Debug & Scaling Up

This guide covers the recommended workflow for developing and debugging a new algorithm in RLightning, then scaling from local debugging to a multi-node Ray cluster.

The core principle: validate algorithm correctness in local debugging mode first, then distribute. Full local single-process execution eliminates Ray actor overhead, serialization, and network I/O, making bugs much easier to isolate; component-local debugging lets you inspect specific components even when the full program must still run in distributed mode.

Local Debugging

RLightning supports two local debugging modes.

Mode 1: Full local single-process debugging

This is the simplest and most recommended starting point. There is no distributed execution at all: environment, eval policy, train policy, and buffer all run inside the driver process. Set all remote_* flags to false in ClusterConfig:

cluster:
  remote_train: false
  remote_eval: false
  remote_storage: false
  remote_env: false

With this configuration, RLightning does not rely on distributed actors and runs entirely in one local process. You can use a standard Python debugger (for example, pdb or the VS Code debugger) and set breakpoints anywhere in the policy, engine, buffer, or environment code.

To activate this mode without editing the config file, remove the cluster section at the command line using Hydra’s override syntax:

python train.py ~cluster

This drops the cluster key from the resolved config. The engine detects config.cluster is None and falls back to fully local single-process execution.

Mode 2: Component-local debugging in a distributed run

When a full single-process run does not fit on one GPU, or when you want to debug the correctness of only part of a distributed system, you can move only the target component back into the driver process while keeping the other components remote. This is done by setting the corresponding remote_* field to false without changing the others.

For example, to debug the environment logic while keeping policy and buffer distributed:

cluster:
  remote_train: true
  remote_eval: true
  remote_storage: true
  remote_env: false

Similarly, you can set remote_train: false, remote_eval: false, or remote_storage: false to bring the corresponding component into the driver process for breakpoint-based debugging. This is useful when a specific component is suspected to be incorrect under distributed execution, and you want to inspect it directly with pdb or the VS Code debugger while the rest of the system continues to run remotely.

Note

Full local single-process debugging is limited by the resources of the driver process, typically one GPU. Use a small model, small batch size, and a short max_rollout_steps to avoid OOM during iteration.
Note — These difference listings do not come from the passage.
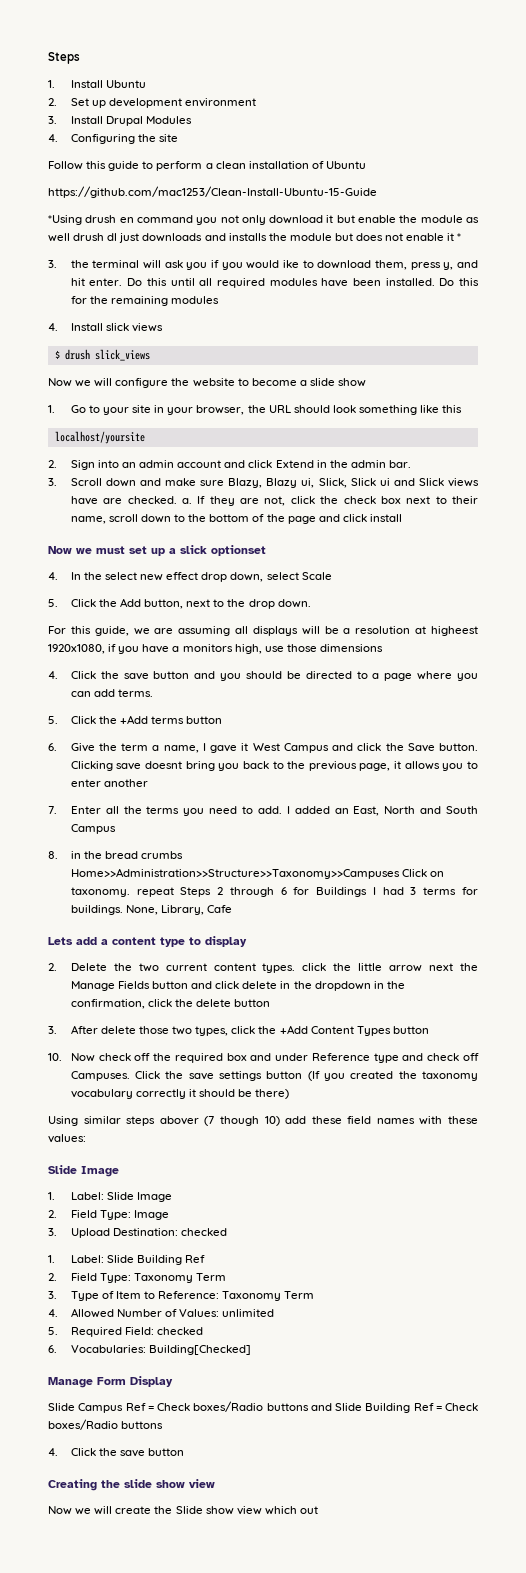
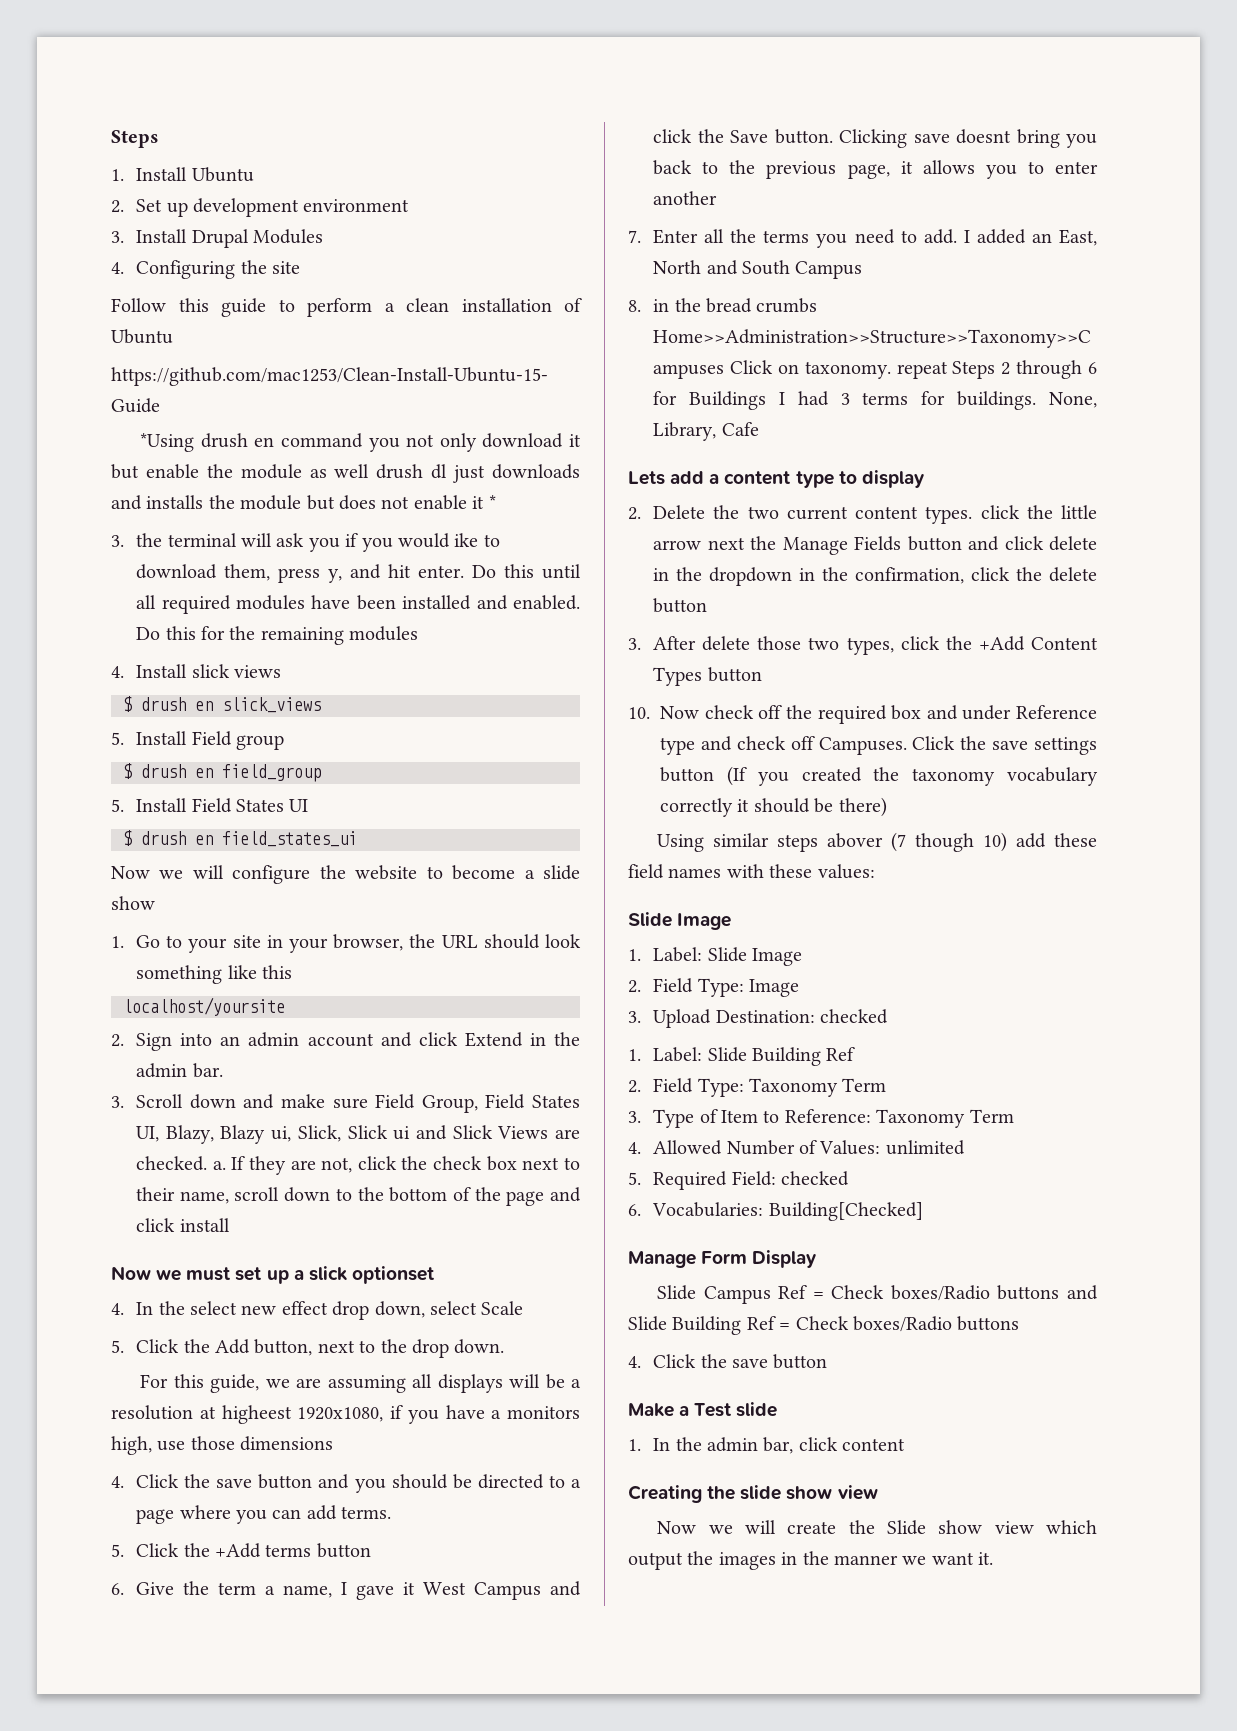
[385,278,435,286] installed. -> [402,595,580,610] installed and enabled.
(90, 354) none -> [195,701,213,711] en
(150, 355) none -> [111,731,284,750] [123,763,321,782] [111,798,309,813] [123,830,357,847] // 5. Install Field group // $ drush en field_group // 5. Install Field States UI // $ drush en field_states_ui
(225, 483) none -> [375,1094,580,1113] [136,1126,160,1142] Field Group, Field States UI,
[448,478,480,487] [70,496,98,505] views have -> [497,1126,549,1139] Views
(185, 1452) none -> [628,1402,778,1417] [628,1437,906,1454] // Make a Test slide // 1. In the admin bar, click content
[299,1506,318,1514] out -> [628,1551,994,1570] output the images in the manner we want it.

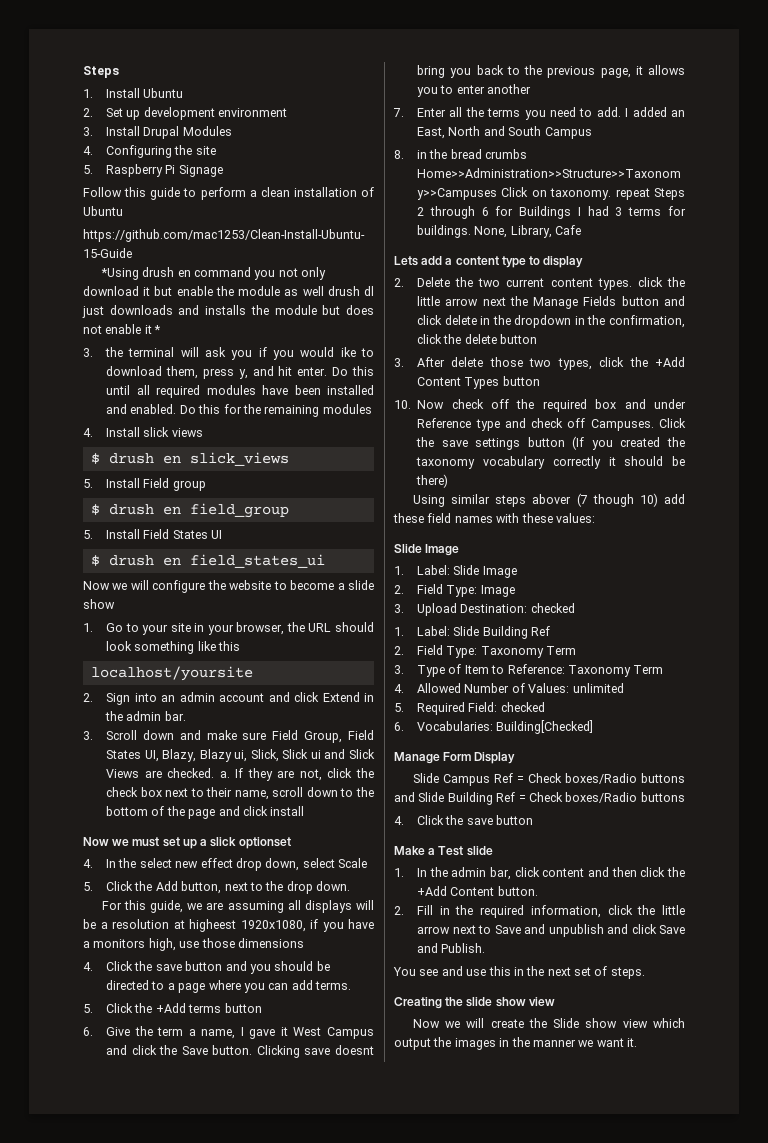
(300, 267) none -> [83,164,223,177] // 5. Raspberry Pi Signage
(906, 1444) none -> [588,867,685,877] [417,886,538,896] [394,905,685,918] [417,924,685,937] [417,943,486,953] [393,966,645,979] and then click the +Add Content button. // 2. Fill in the required information, click the little arrow next to Save and unpublish and click Save and Publish. // You see and use this in the next set of steps.

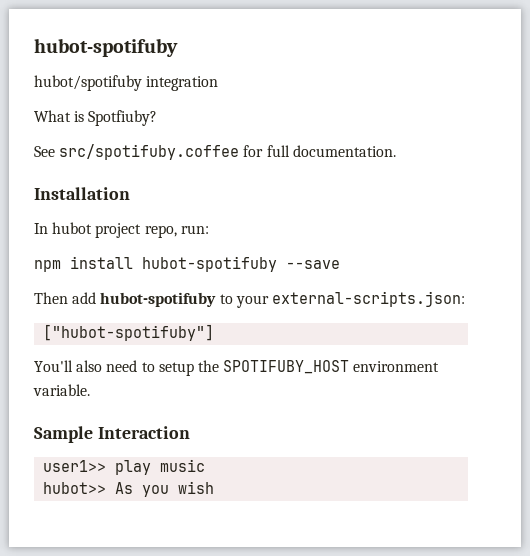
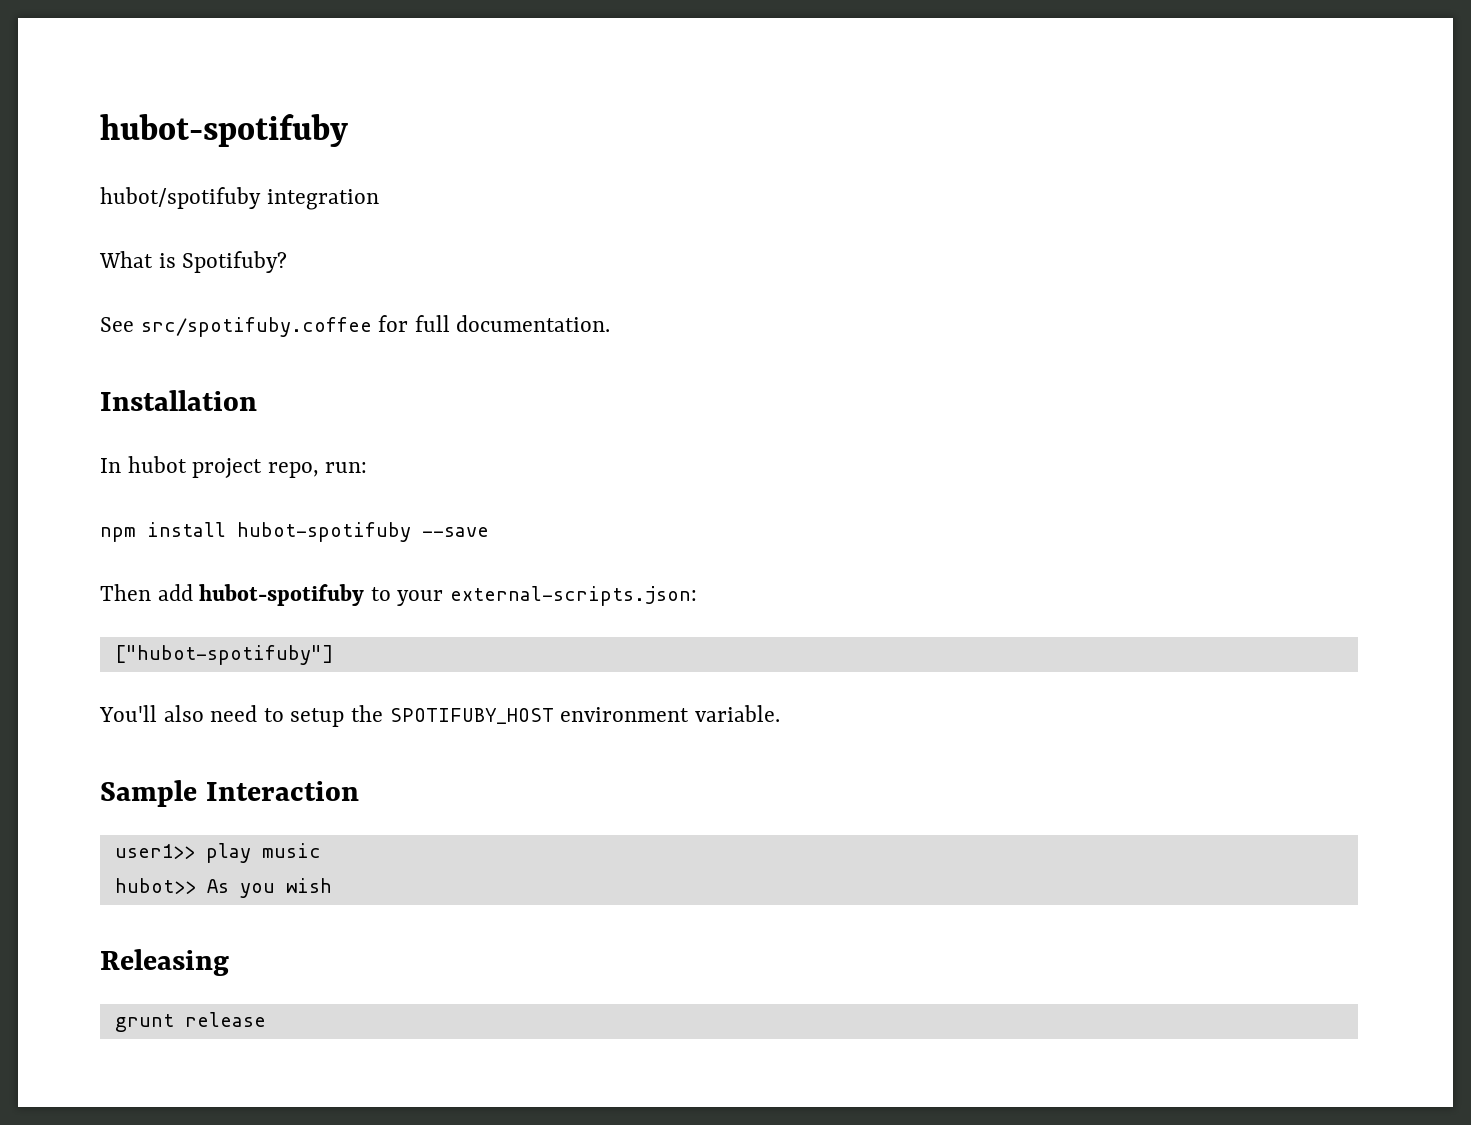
[88,110,158,126] Spotfiuby? -> [182,251,288,273] Spotifuby?
(215, 487) none -> [100,949,229,976] [114,1012,266,1032] // Releasing // grunt release

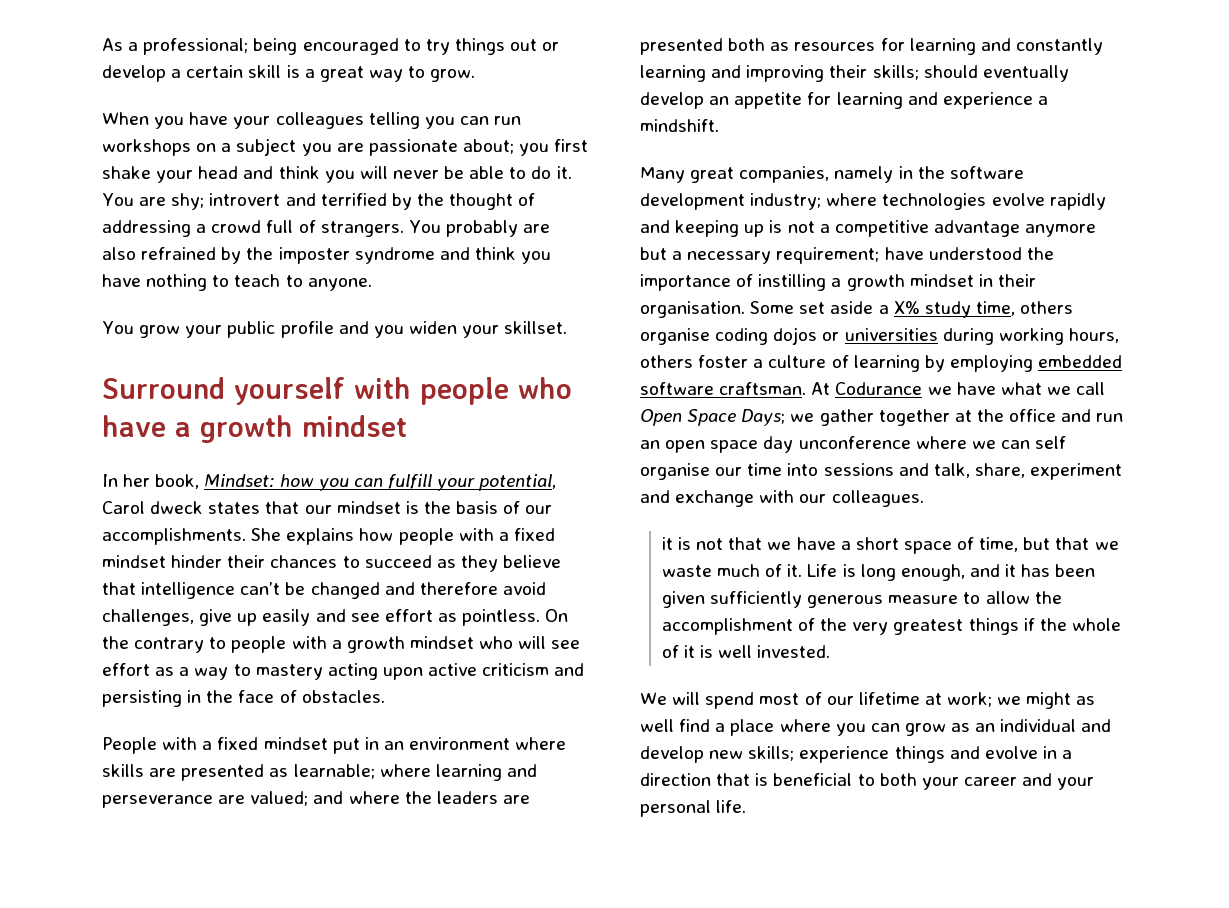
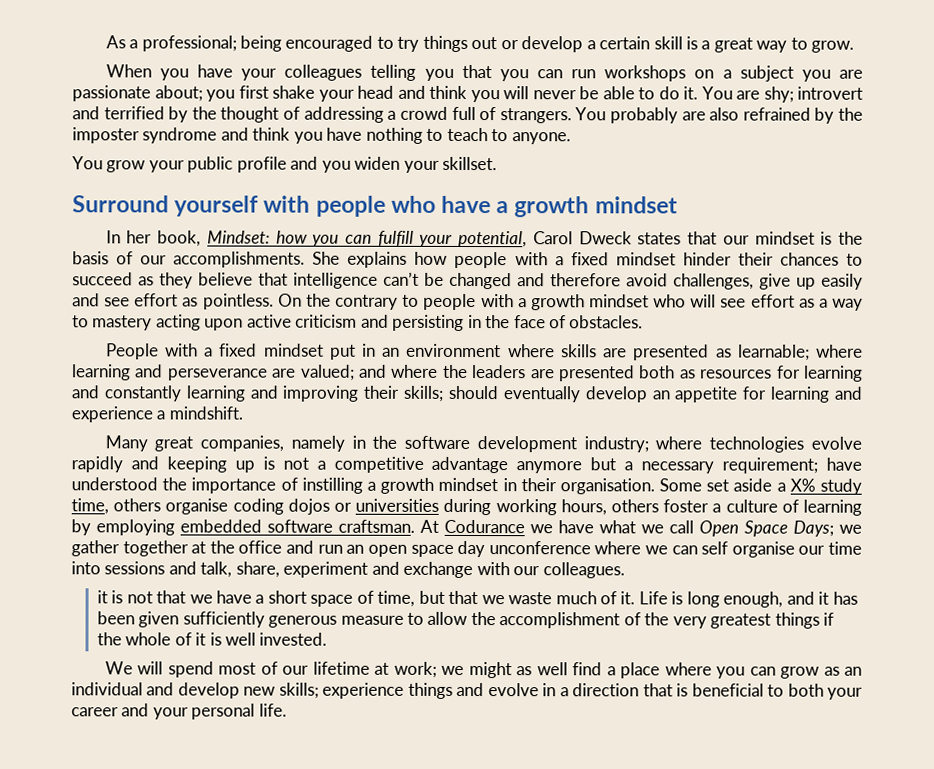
(455, 122) none -> [461,64,529,82] that you
[150,501,204,514] dweck -> [578,231,632,245] Dweck

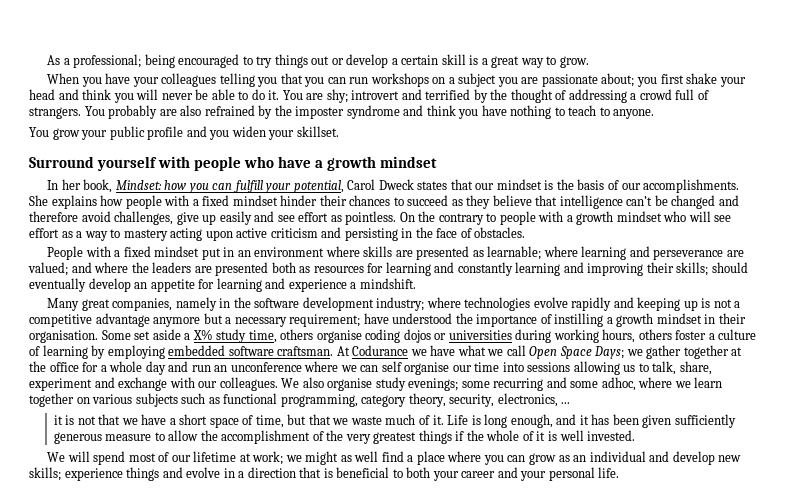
[286,540,486,558] and run an open space day -> [82,361,228,375] for a whole day and run an
[168,561,197,575] and -> [573,361,649,375] allowing us to
(625, 570) none -> [281,377,723,391] [29,393,571,407] We also organise study evenings; some recurring and some adhoc, where we learn together on various subjects such as functional programming, category theory, security, electronics, ...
If the full program does not fit locally, switch to component-local debugging instead of forcing all components into one process.

Tip

Set debug: true in the top-level config (the default). The engine then runs a warm-up phase — a short dummy rollout + train pass — before the real training loop. Warm-up catches dataflow mismatches early, before you invest time in a long run.

Ray Cluster Setup

Single-node distributed

Start the Ray head on the training machine before launching the script:

ray stop
ray start --head --num-gpus=<GPU_COUNT>
uv run python train.py --config-name train_algo

The training script calls ray.init("auto") (set by cluster.ray_address: auto) and connects to the local head.

Multi-node cluster

Start the Ray head on the primary node:

ray stop
ray start --head --num-gpus=<GPU_COUNT>

Note the printed IP address and port (e.g., 10.0.0.1:6379). On each worker node, join the cluster:

# Activate the same virtual environment as the head node first
source /path/to/.venv/bin/activate
ray start --address='10.0.0.1:6379' --num-gpus=<GPU_COUNT>

Verify the cluster state from the head node:

ray status

Launch training from the head node after all workers have joined:

uv run python train.py --config-name train_algo

Warning

The virtual environment on every node must be identical. If Ray reports import errors or version conflicts on workers, rebuild the environment on each node from the same pyproject.toml and uv.lock. A mismatch between the Python versions used to start ray start and the training script will also cause failures.